**Action item A**
Transcribe the part of the education essay from "This article is" to "the correct sequences.".
**Action item B**
Repeat the saved entries word for word from their start through the line containing "Thanks to the", and leave the pictures out.

Thoughts on education, innovation, and teaching to the test.

This article is certainly worth a read.
A venture capitalist take on education

At a fundamental level there is a problem with the system *as it is*. Though I’m less likely to jump in the trenches of those that bemoan the specific loss of music class or art class. There is a merit to the thrust of the point schools do not reward dynamic or adaptive thinking, many schools do not offer or incorporate expressive and artistic subjects as part of the curriculum. In many ways we have an educational system in name only, huge diploma mills certifying compliance and an ability of children to regurgitate facts in the correct sequences.

On a very natural level the idea of an education predicated on just giving the right answer misses the point. It isn’t merely about “giving” the right answer, it’s about fostering the development of habits and processes unique to different people to facilitate their ability to create and communicate those answers with others. It should immediately strike anyone who is a business owner, entrepreneur, innovator, or artist that how we go about educating does little to encourage the development of skills and idea frameworks we need in our fields to be successful. By and large we learn (and functionalize) knowledge by emulating the processes of others. It has often been pointed out that the evolutionary and neurological machinery of the human brain isn’t geared so much towards discovering new knowledge in so much it is geared towards communicating, language (symbolism) and towards collaboration. Our brains are geared towards incremental social accumulation of knowledge. In a sense the hard drive for storing human knowledge isn’t kept on just one person, it’s distributed throughout the social system with every productively engaged person operating as a storage of a couple bits of information and a relay for a knowledge signal through that society.

**Saved entries**
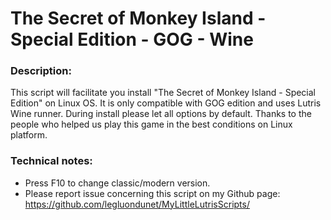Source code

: # The Secret of Monkey Island - Special Edition - GOG - Wine

### Description:
This script will facilitate you install "The Secret of Monkey Island - Special Edition" on Linux OS.
It is only compatible with GOG edition and uses Lutris Wine runner. 
During install please let all options by default.
Thanks to the people who helped us play this game in the best conditions on Linux platform.

### Technical notes:
- Press F10 to change classic/modern version.
- Please report issue concerning this script on my Github page:
https://github.com/legluondunet/MyLittleLutrisScripts/
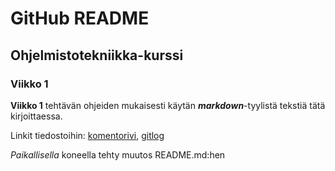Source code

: # GitHub README

## Ohjelmistotekniikka-kurssi

### Viikko 1

**Viikko 1** tehtävän ohjeiden mukaisesti käytän **_markdown_**-tyylistä tekstiä tätä kirjoittaessa.

Linkit tiedostoihin: [komentorivi](https://github.com/Tartsi/ot-harjoitustyo/blob/master/laskarit/viikko1/komentorivi.txt), [gitlog](https://github.com/Tartsi/ot-harjoitustyo/blob/master/laskarit/viikko1/gitlog.txt)

*Paikallisella* koneella tehty muutos README.md:hen

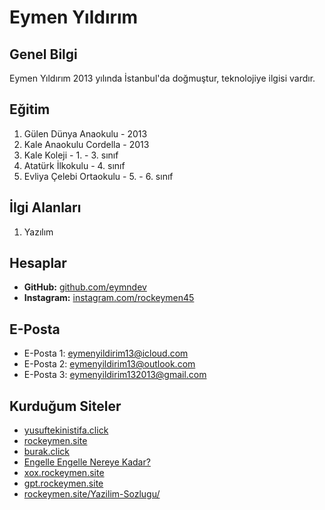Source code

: <!-- <div align="right"> 
<img src="/Ekim.gif" alt="29 ekim kutlu olsun" width="100" height="100"> 
</div>
<div align="center">
<img src="/29-ekim-face.png" alt="Profil Resmi" width="100" height="100">
</div> -->

# Eymen Yıldırım

## Genel Bilgi

Eymen Yıldırım 2013 yılında İstanbul'da doğmuştur, teknolojiye ilgisi vardır.

## Eğitim
1. Gülen Dünya Anaokulu - 2013
2. Kale Anaokulu Cordella - 2013
3. Kale Koleji - 1. - 3. sınıf
4. Atatürk İlkokulu - 4. sınıf
5. Evliya Çelebi Ortaokulu - 5. - 6. sınıf

## İlgi Alanları
1. Yazılım

## Hesaplar
- **GitHub:** [github.com/eymndev](https://github.com/eymndev)
- **Instagram:** [instagram.com/rockeymen45](https://www.instagram.com/rockeymen45/)

## E-Posta
- E-Posta 1: eymenyildirim13@icloud.com
- E-Posta 2: eymenyildirim13@outlook.com
- E-Posta 3: eymenyildirim132013@gmail.com

## Kurduğum Siteler
- [yusuftekinistifa.click](https://yusuftekinistifa.click)
- [rockeymen.site](https://rockeymen.site)
- [burak.click](https://burak.click)
- [Engelle Engelle Nereye Kadar?](https://2013dogumeymen.github.io/Engelle-Engelle-Nereye-Kadar/)
- [xox.rockeymen.site](https://xox.rockeymen.site)
- [gpt.rockeymen.site](https://gpt.rockeymen.site)
- [rockeymen.site/Yazilim-Sozlugu/](https://rockeymen.site/Yazilim-Sozlugu/)
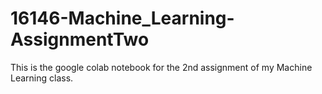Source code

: # 16146-Machine_Learning-AssignmentTwo

This is the google colab notebook for the 2nd assignment of my Machine Learning class.
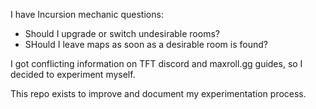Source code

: I have Incursion mechanic questions:

- Should I upgrade or switch undesirable rooms?
- SHould I leave maps as soon as a desirable room is found?

I got conflicting information on TFT discord and maxroll.gg guides, so I decided to experiment myself.

This repo exists to improve and document my experimentation process.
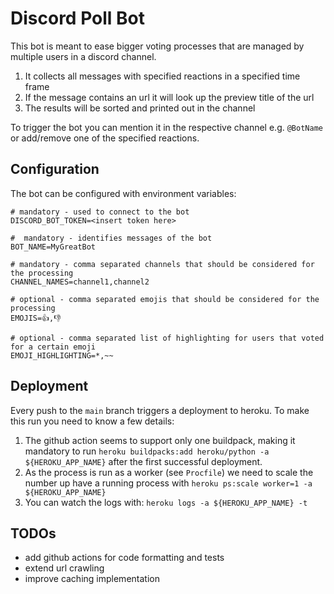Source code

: # Discord Poll Bot
This bot is meant to ease bigger voting processes that are managed by multiple users in a discord channel.
1. It collects all messages with specified reactions in a specified time frame
2. If the message contains an url it will look up the preview title of the url
3. The results will be sorted and printed out in the channel

To trigger the bot you can mention it in the respective channel e.g. `@BotName` or add/remove one of the specified reactions.

## Configuration
The bot can be configured with environment variables:
    
    # mandatory - used to connect to the bot
    DISCORD_BOT_TOKEN=<insert token here>

    #  mandatory - identifies messages of the bot
    BOT_NAME=MyGreatBot

    # mandatory - comma separated channels that should be considered for the processing
    CHANNEL_NAMES=channel1,channel2

    # optional - comma separated emojis that should be considered for the processing
    EMOJIS=👍,👎

    # optional - comma separated list of highlighting for users that voted for a certain emoji
    EMOJI_HIGHLIGHTING=*,~~

## Deployment
Every push to the `main` branch triggers a deployment to heroku.
To make this run you need to know a few details:
1. The github action seems to support only one buildpack, making it mandatory to run `heroku buildpacks:add heroku/python -a ${HEROKU_APP_NAME}` after the first successful deployment.
2. As the process is run as a worker (see `Procfile`) we need to scale the number up have a running process with `heroku ps:scale worker=1 -a ${HEROKU_APP_NAME}`
3. You can watch the logs with: `heroku logs -a ${HEROKU_APP_NAME} -t`

## TODOs
- add github actions for code formatting and tests
- extend url crawling
- improve caching implementation
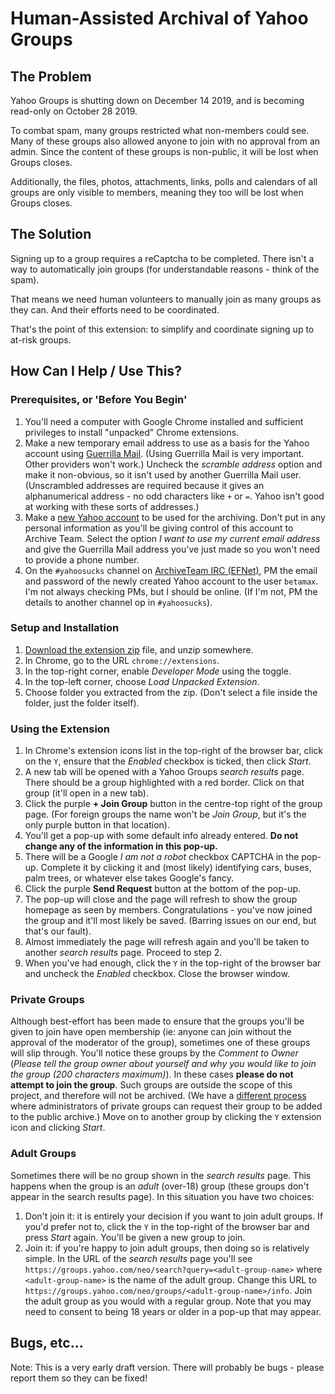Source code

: # Human-Assisted Archival of Yahoo Groups

## The Problem

Yahoo Groups is shutting down on December 14 2019, and is becoming read-only on October 28 2019.

To combat spam, many groups restricted what non-members could see. Many of these groups also allowed anyone to join with no approval from an admin. Since the content of these groups is non-public, it will be lost when Groups closes.

Additionally, the files, photos, attachments, links, polls and calendars of all groups are only visible to members, meaning they too will be lost when Groups closes.

## The Solution

Signing up to a group requires a reCaptcha to be completed. There isn't a way to automatically join groups (for understandable reasons - think of the spam).

That means we need human volunteers to manually join as many groups as they can. And their efforts need to be coordinated.

That's the point of this extension: to simplify and coordinate signing up to at-risk groups.

## How Can I Help / Use This?

### Prerequisites, or 'Before You Begin'

1. You'll need a computer with Google Chrome installed and sufficient privileges to install "unpacked" Chrome extensions.
2. Make a new temporary email address to use as a basis for the Yahoo account using [Guerrilla Mail](http://guerrillamail.com/). (Using Guerrilla Mail is very important. Other providers won't work.) Uncheck the *scramble address* option and make it non-obvious, so it isn't used by another Guerrilla Mail user. (Unscrambled addresses are required because it gives an alphanumerical address - no odd characters like `+` or `=`. Yahoo isn't good at working with these sorts of addresses.)
3. Make a [new Yahoo account](https://login.yahoo.com/account/create) to be used for the archiving. Don't put in any personal information as you'll be giving control of this account to Archive Team. Select the option *I want to use my current email address* and give the Guerrilla Mail address you've just made so you won't need to provide a phone number.
4. On the `#yahoosucks` channel on [ArchiveTeam IRC (EFNet)](https://www.archiveteam.org/index.php?title=Archiveteam:IRC), PM the email and password of the newly created Yahoo account to the user `betamax`. I'm not always checking PMs, but I should be online. (If I'm not, PM the details to another channel op in `#yahoosucks`).

### Setup and Installation

1. [Download the extension zip](https://github.com/davidferguson/yahoogroups-joiner/archive/master.zip) file, and unzip somewhere.
2. In Chrome, go to the URL `chrome://extensions`.
3. In the top-right corner, enable *Developer Mode* using the toggle.
4. In the top-left corner, choose *Load Unpacked Extension*.
5. Choose folder you extracted from the zip. (Don't select a file inside the folder, just the folder itself).

### Using the Extension

1. In Chrome's extension icons list in the top-right of the browser bar, click on the `Y`, ensure that the *Enabled* checkbox is ticked, then click *Start*.
2. A new tab will be opened with a Yahoo Groups *search results* page. There should be a group highlighted with a red border. Click on that group (it'll open in a new tab).
3. Click the purple **+ Join Group** button in the centre-top right of the group page. (For foreign groups the name won't be *Join Group*, but it's the only purple button in that location).
4. You'll get a pop-up with some default info already entered. **Do not change any of the information in this pop-up.**
5. There will be a Google *I am not a robot* checkbox CAPTCHA in the pop-up. Complete it by clicking it and (most likely) identifying cars, buses, palm trees, or whatever else takes Google's fancy.
6. Click the purple **Send Request** button at the bottom of the pop-up.
7. The pop-up will close and the page will refresh to show the group homepage as seen by members. Congratulations - you've now joined the group and it'll most likely be saved. (Barring issues on our end, but that's our fault).
8. Almost immediately the page will refresh again and you'll be taken to another *search results* page. Proceed to step 2.
9. When you've had enough, click the `Y` in the top-right of the browser bar and uncheck the *Enabled* checkbox. Close the browser window.

### Private Groups

Although best-effort has been made to ensure that the groups you'll be given to join have open membership (ie: anyone can join without the approval of the moderator of the group), sometimes one of these groups will slip through. You'll notice these groups by the *Comment to Owner* (*Please tell the group owner about yourself and why you would like to join the group (200 characters maximum)*). In these cases **please do not attempt to join the group**. Such groups are outside the scope of this project, and therefore will not be archived. (We have a [different process](https://www.archiveteam.org/index.php?title=Yahoo!_Groups#Adding_Private_Groups_to_the_Public_Archive) where administrators of private groups can request their group to be added to the public archive.) Move on to another group by clicking the `Y` extension icon and clicking *Start*.

### Adult Groups
Sometimes there will be no group shown in the *search results* page. This happens when the group is an *adult* (over-18) group (these groups don't appear in the search results page). In this situation you have two choices:

1. Don't join it: it is entirely your decision if you want to join adult groups. If you'd prefer not to, click the `Y` in the top-right of the browser bar and press *Start* again. You'll be given a new group to join.
2. Join it: if you're happy to join adult groups, then doing so is relatively simple. In the URL of the *search results* page you'll see `https://groups.yahoo.com/neo/search?query=<adult-group-name>` where `<adult-group-name>` is the name of the adult group. Change this URL to `https://groups.yahoo.com/neo/groups/<adult-group-name>/info`. Join the adult group as you would with a regular group. Note that you may need to consent to being 18 years or older in a pop-up that may appear.

## Bugs, etc...

Note: This is a very early draft version. There will probably be bugs - please report them so they can be fixed!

**Task result A**
This article is certainly worth a read.
A venture capitalist take on education

At a fundamental level there is a problem with the system *as it is*. Though I’m less likely to jump in the trenches of those that bemoan the specific loss of music class or art class. There is a merit to the thrust of the point schools do not reward dynamic or adaptive thinking, many schools do not offer or incorporate expressive and artistic subjects as part of the curriculum. In many ways we have an educational system in name only, huge diploma mills certifying compliance and an ability of children to regurgitate facts in the correct sequences.

**Task result B**
Source code

: # The Secret of Monkey Island - Special Edition - GOG - Wine

### Description:
This script will facilitate you install "The Secret of Monkey Island - Special Edition" on Linux OS.
It is only compatible with GOG edition and uses Lutris Wine runner. 
During install please let all options by default.
Thanks to the people who helped us play this game in the best conditions on Linux platform.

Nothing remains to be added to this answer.